EUROPEAN finance ministers have endorsed a strategy designed to isolate the US in international negotiations on savings taxes.

Diplomats say the Union plans to sideline long-established multilateral talks over taxes on interest within the Paris-based Organisation for Economic Cooperation and Development (OECD) in favour of bilateral negotiations.

"We are concerned that if we try to work on this at the OECD level, it will take too long and there are too many fundamental differences of philosophy," said a senior EU tax policy official.

Ministers agreed this week to kick off separate talks with Switzerland, Japan, the US and an array of continental tax havens in a bid to export the EU's model for limiting tax avoidance by big savers. They have set up a 'troika' of the current, past and coming Union presidents to conduct their negotiations with "third countries" over how to tax payments of interest to non-resident individuals.

From January, this threesome will be led by German Finance Minister Oskar Lafontaine, who this week sparked a storm of controversy by calling for tax decisions within the EU to be taken by a majority vote, together with Austria's Rudolf Edlinger and Finland's Sauli Niinistö.

The troika will be mandated to negotiate on the basis of the EU's 'co-existence' plan to oblige financial institutions to withhold 20% from interest paid to non-residents or provide details of interest paid to that saver's home tax authority.

Several EU governments are worried that, unless the EU's competitors adopt a similar regime, capital will haemorrhage from the Union into New York, Tokyo and Zurich.

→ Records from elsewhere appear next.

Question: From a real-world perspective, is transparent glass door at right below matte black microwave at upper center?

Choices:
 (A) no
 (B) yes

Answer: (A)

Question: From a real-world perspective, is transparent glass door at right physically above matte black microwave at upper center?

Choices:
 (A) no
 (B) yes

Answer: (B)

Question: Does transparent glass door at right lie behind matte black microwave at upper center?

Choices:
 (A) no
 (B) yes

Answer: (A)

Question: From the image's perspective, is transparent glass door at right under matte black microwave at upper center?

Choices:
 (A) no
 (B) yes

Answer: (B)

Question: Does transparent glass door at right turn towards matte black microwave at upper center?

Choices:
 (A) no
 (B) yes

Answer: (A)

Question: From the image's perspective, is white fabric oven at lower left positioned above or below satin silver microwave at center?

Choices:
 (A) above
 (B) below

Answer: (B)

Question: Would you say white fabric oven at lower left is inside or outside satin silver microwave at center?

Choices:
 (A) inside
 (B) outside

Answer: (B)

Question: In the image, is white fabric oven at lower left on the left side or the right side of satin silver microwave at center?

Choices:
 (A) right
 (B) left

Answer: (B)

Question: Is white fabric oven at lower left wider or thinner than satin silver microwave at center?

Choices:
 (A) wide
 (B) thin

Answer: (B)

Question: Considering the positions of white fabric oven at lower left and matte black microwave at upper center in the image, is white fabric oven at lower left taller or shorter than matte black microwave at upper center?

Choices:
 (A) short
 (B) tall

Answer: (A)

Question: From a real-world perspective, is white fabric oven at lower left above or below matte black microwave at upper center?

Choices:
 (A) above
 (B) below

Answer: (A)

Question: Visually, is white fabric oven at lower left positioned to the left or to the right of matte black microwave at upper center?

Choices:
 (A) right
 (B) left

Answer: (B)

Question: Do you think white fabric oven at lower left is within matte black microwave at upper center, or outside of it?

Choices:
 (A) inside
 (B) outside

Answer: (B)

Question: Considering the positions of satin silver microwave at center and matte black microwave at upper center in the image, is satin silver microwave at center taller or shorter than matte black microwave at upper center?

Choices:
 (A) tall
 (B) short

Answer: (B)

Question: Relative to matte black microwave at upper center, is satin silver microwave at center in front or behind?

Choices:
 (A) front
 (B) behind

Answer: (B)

Aside from these big markets, ministers called for talks to start with Liechtenstein, Andorra, Monaco and San Marino.

They agreed that the negotiations should focus on "the need to ensure a minimum of effective taxation on savings income at the international level and the specific elements of the measures which would be considered equivalent to those envisaged by the co-existence model".

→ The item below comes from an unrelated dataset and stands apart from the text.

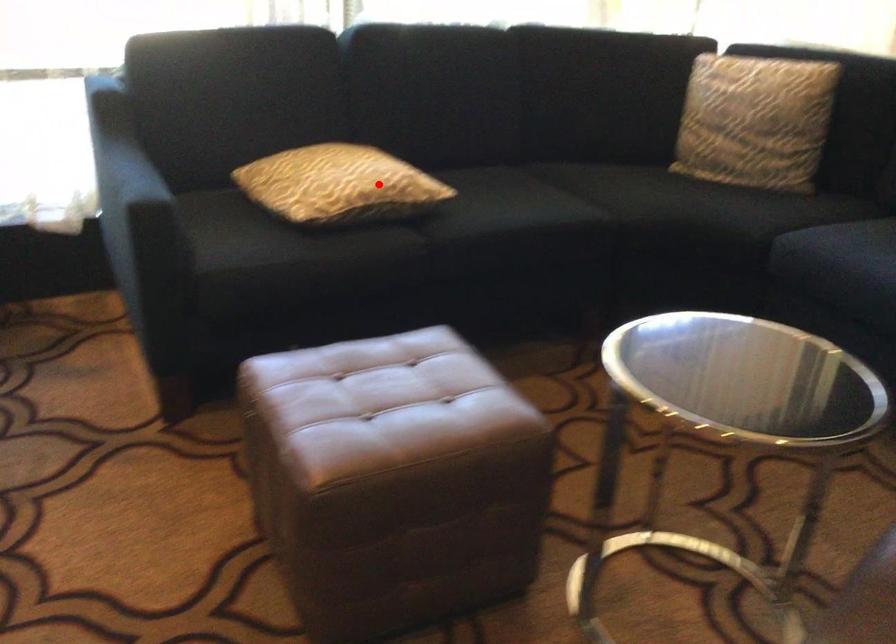
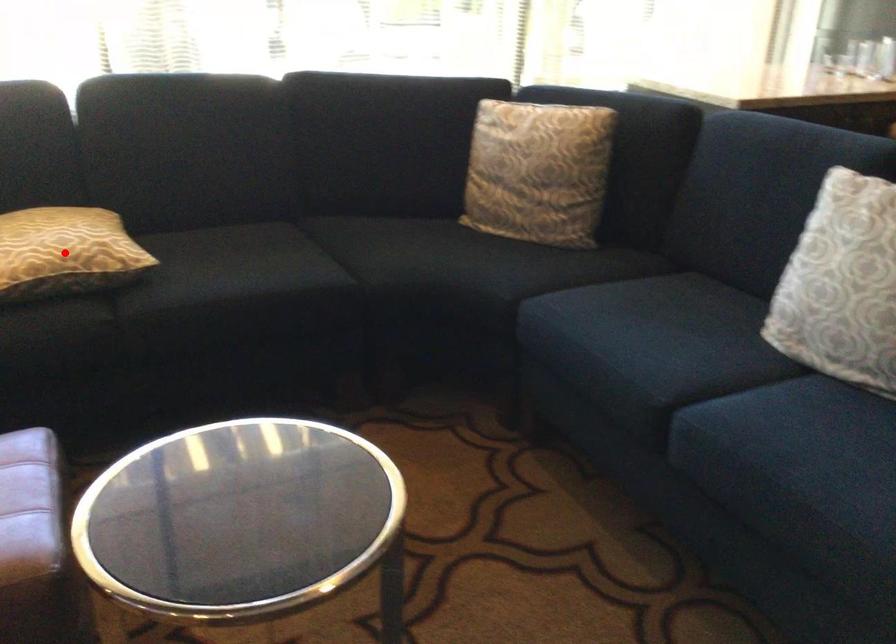
I am providing you with two images of the same scene from different viewpoints. A red point is marked on the first image and another point is marked on the second image. Is the red point in image1 aligned with the point shown in image2?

The American authorities are strongly opposed to this model and have repeatedly made this clear at meetings of the OECD's committee of fiscal affairs - the venue so far for multilateral talks on this topic.

The US tax authorities, who lost huge amounts of potential fiscal revenues in the Sixties after introducing a withholding tax for non-residents, are convinced that only the "exchange of information" between internal revenue authorities will be effective in global markets.

Agreement on the new approach is a key element in the campaign which has been waged by the Austrian presidency - and is soon to be taken up by Lafontaine - for an overall deal on savings, energy and corporate taxes in the EU.

"Everything must be factored into the discussion because all we can adopt is a total package which will not limit itself to savings taxes," said Wolfgang Ruttenstorfer, Austrian state secretary for finance. "It will have to include corporate taxes and relationships with third countries if it is to win general acceptance."